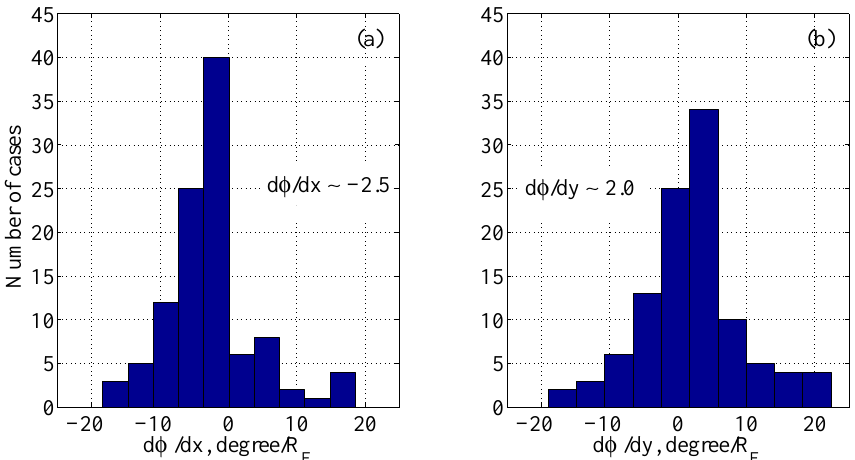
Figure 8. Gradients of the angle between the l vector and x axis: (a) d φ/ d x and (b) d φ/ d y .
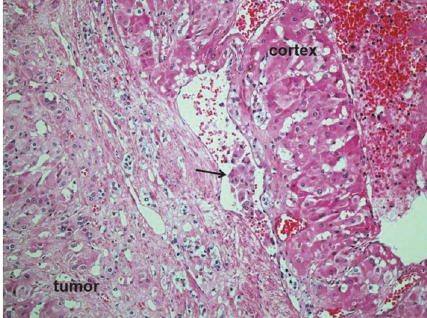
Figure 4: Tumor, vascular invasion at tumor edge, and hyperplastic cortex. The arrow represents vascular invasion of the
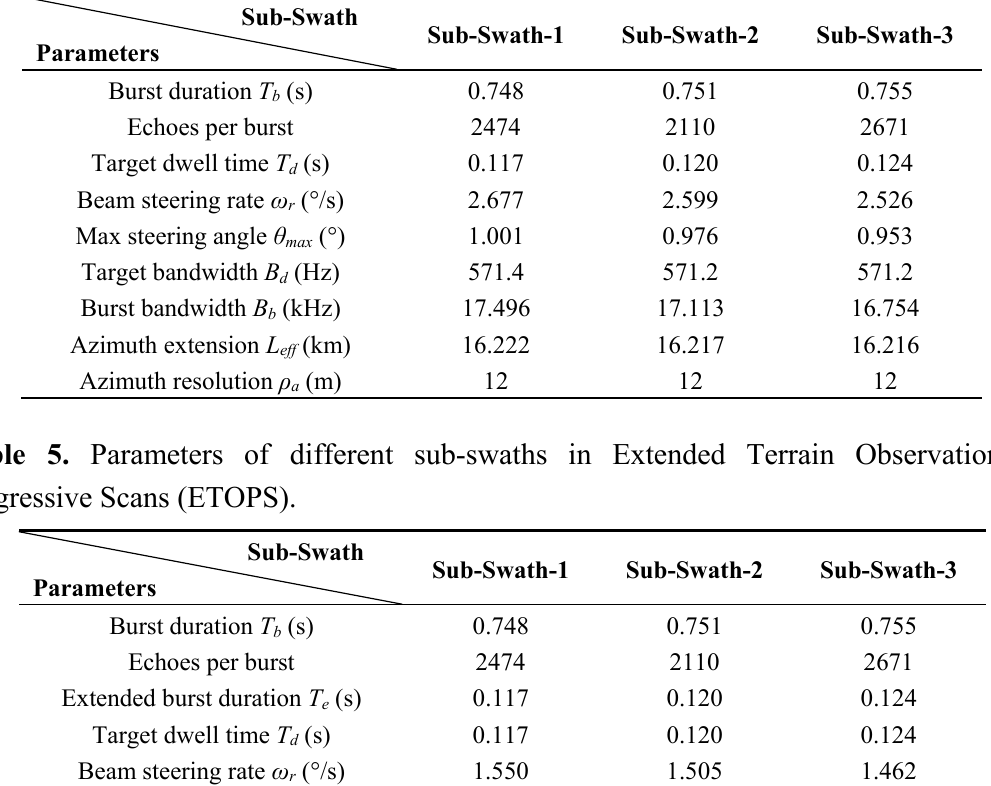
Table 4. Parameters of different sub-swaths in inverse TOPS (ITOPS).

**DIRECTIONS:** Transcribe exactly the lines from the one holding "Figure 4: Tumor, vascular" through the final line of the material above, both ends included; any pictures should be dropped.

**RESPONSE TO THE TASK:**
Figure 4: Tumor, vascular invasion at tumor edge, and hyperplastic cortex. The arrow represents vascular invasion of the
Table 4. Parameters of different sub-swaths in inverse TOPS (ITOPS).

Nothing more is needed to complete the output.